Issued October 14, 2015
National Airports Campaign marks a milestone with first victory in so-called “Right to Work” state
(Fort Lauderdale)–Fort Lauderdale airport workers celebrated a hard-fought victory Tuesday when the Broward County Commission voted to extend the County’s Living Wage Ordinance —which sets wages at $11.68 with health benefits, $13.20 without—to include subcontracted airline workers.
The victory comes as workers from major origin and destination airports around the country, including Ft. Lauderdale Airport workers, prepare to converge in Washington, DC next week for the first-ever National Airport Worker Convention, where workers will strategize and develop a coordinated national plan of action to raise standards across airports.
“This is a great day in Broward County,” said Broward County Commissioner Dale V.C. Holness. “Today we will make things a little bit fairer for the hardworking men and women who make the airport run. But, it’s not just the worker who will benefit; the whole county wins as a result of today’s vote. When we enhance people's lives, they become better employees. Turnover is less and the studies shows that. Service is better and that is crucial to our local economy,” said Holness.
This victory, which comes after years of rallies, protests and strikes, is part of a national movement to raise standards for airport workers who have seen their wages and the quality of passenger services plummet while airline fees and profits have skyrocketed as a result of outsourcing to low-bid contractors. Contracted out airport workers in Los Angeles, Portland, Seattle, Minneapolis, Boston, New York City, Newark, Philadelphia, Washington DC, Chicago and Fort Lauderdale have all joined the Fight for $15 and union rights so that airport jobs and services to the traveling public can improve.
Tuesday’s living wage victory brings to more than 45,000, the number of airport workers nationwide who have either received wages increases or other improvements, including healthcare, paid sick leave and worker retention policies. But this is the first victory in a “right to work” state, Florida, which ranks 4th in income inequality, and whose low-wage workforce is largely made up of immigrants and people of color. A recent study shows that unionized immigrant workers earn 17% higher wages and are 22% more likely to have health insurance.
“I can barely survive on what I earn,” said Gueldere Guerellis, a wheelchair attendant who works a second job to sustain his wife and three children. “I work round the clock and don’t sleep because I’m always worried about being evicted or if my electricity will be shut off. A living wage will finally give me peace of mind and let me spend more time with my family,” he added.
The amendment will affect 1,700 wheelchair attendants, lobby agents, security officers, cabin cleaners and other passenger service workers who currently earn an average of $8.35 an hour—with more than 83.2% of those workers relying on some form of public assistance to survive.
While they recognize and celebrate today’s victory as a milestone, the Ft. Lauderdale Airport workers and their community supporters are committed to continue to fight for access to health insurance, paid sick days, union rights, as well as a statewide $15 minimum wage.
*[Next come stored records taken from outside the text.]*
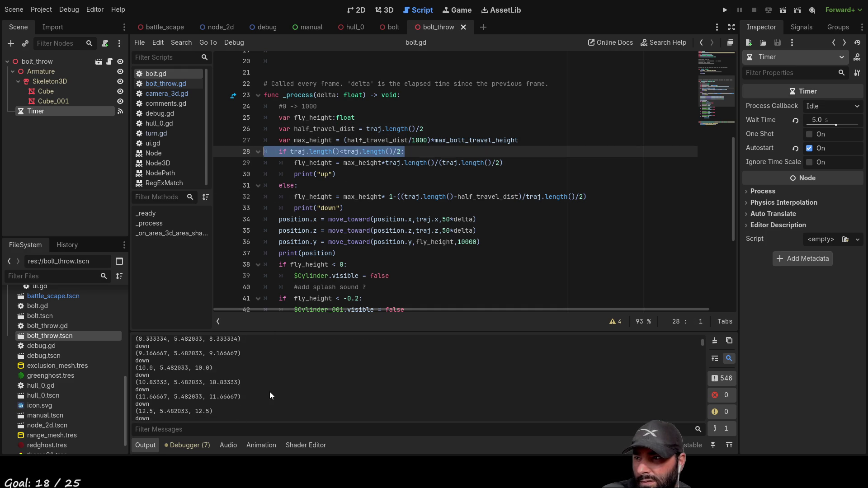
scroll(195, 393, up, 5)
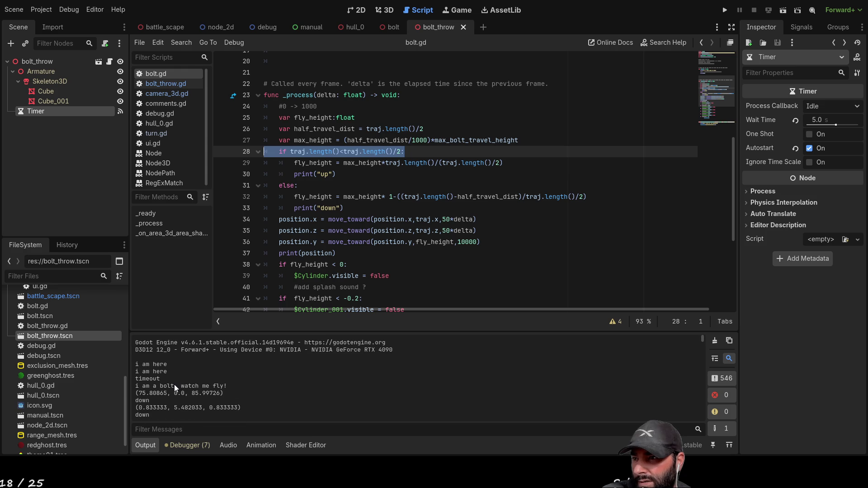
scroll(176, 385, down, 1)
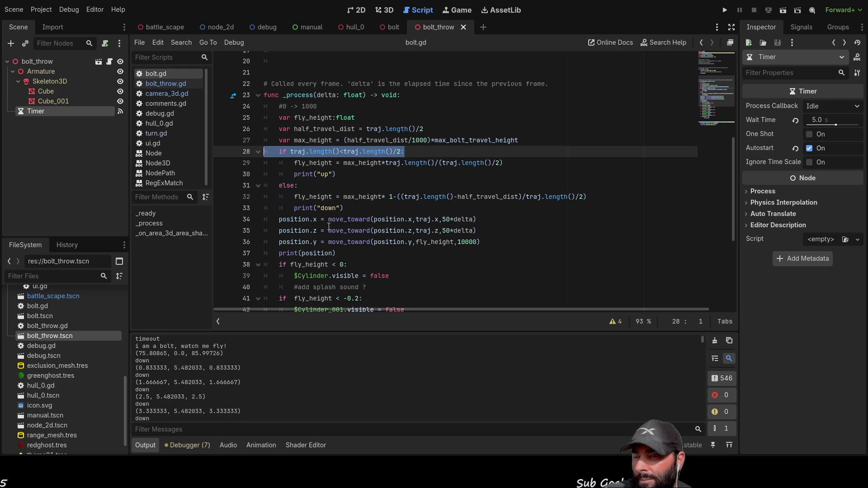
click(279, 151)
Step: Insert a new line 28 below max_height reading 'var position-traj'
key(Return)
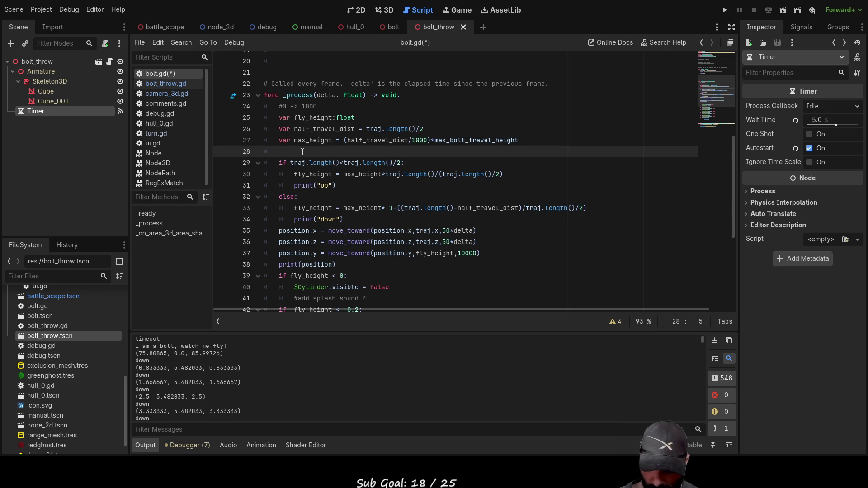
text(position)
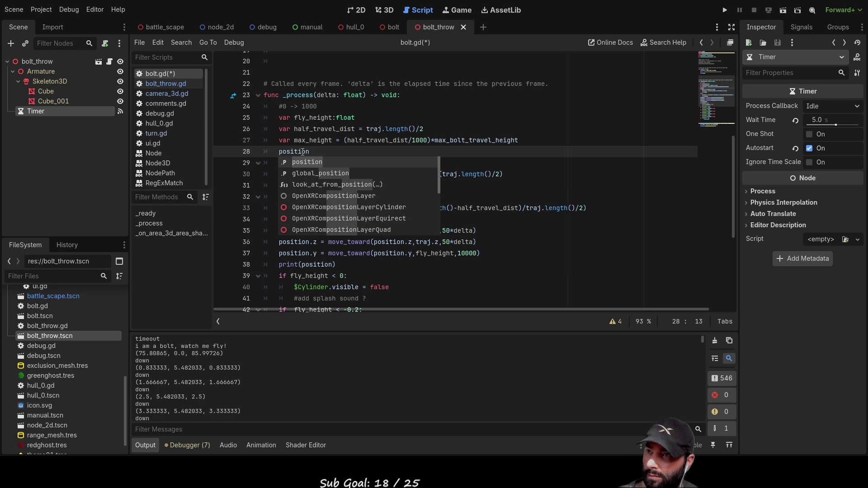
text(-)
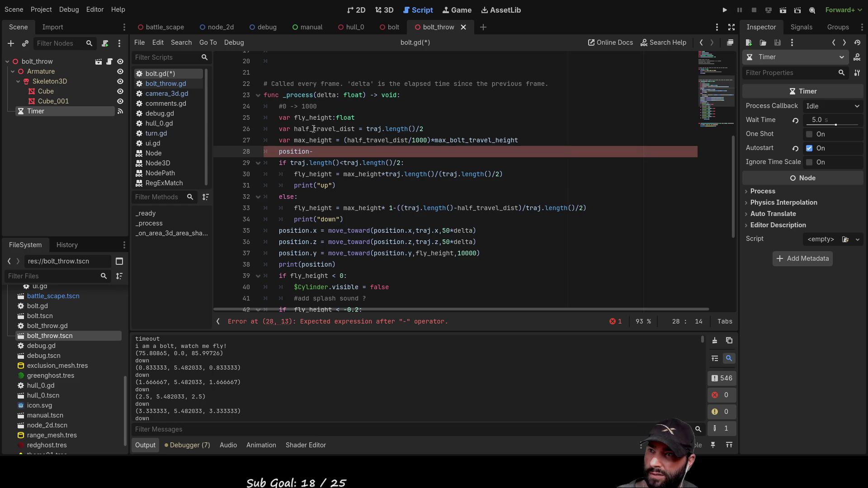
double_click(423, 232)
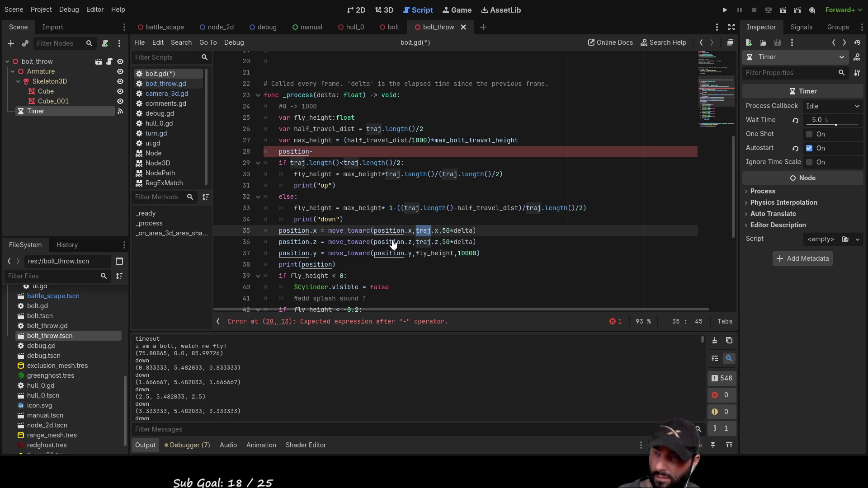
click(353, 152)
text(traj)
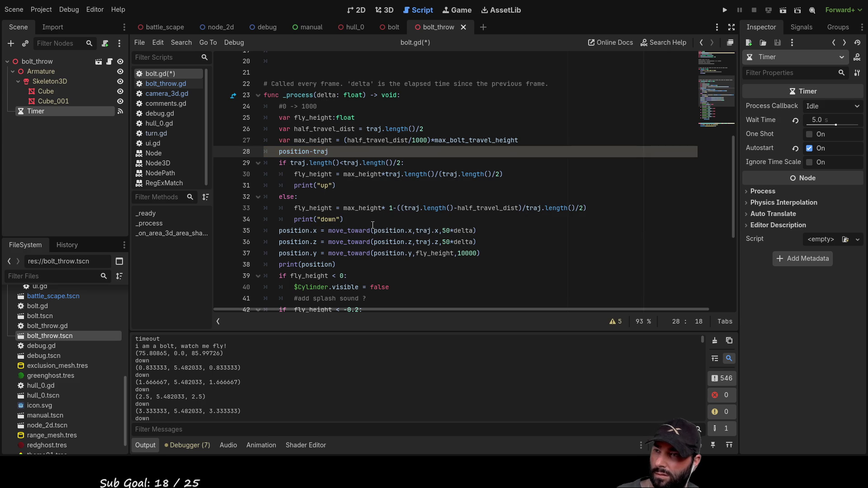
key(Left)
key(Left)
key(Left)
At the convention next week in Washington, they will discuss a federal agenda for a national solution to the security and poverty wage crisis at airports around the country. They will also visit Congress to ask their representatives to take measures ensuring that federal investment in airports is tied to responsible contracting policies.
Airport workers from Europe and Australia, worker leaders from the Fight for $15 movement, and several elected officials will be joining the conference as well. Together, the airport workers are committing to do whatever it takes, including direct action and strikes, to reach their goal of $15 and union rights.
Airport workers across the country are coming together in Airport Workers United, a movement of workers and their allies, raising their voices for $15 and union rights to make our airports safe and secure for passengers, employees and our communities. By sticking together, speaking out for change, and even going on strike, these workers they have won wage increases for airport workers in Los Angeles, New York City, Newark, Minneapolis, Boston, Philadelphia, and now Fort Lauderdale. Today, more than 45,000 airport workers nationwide have either received wages increases or other improvements, including healthcare, paid sick leave and worker retention policies.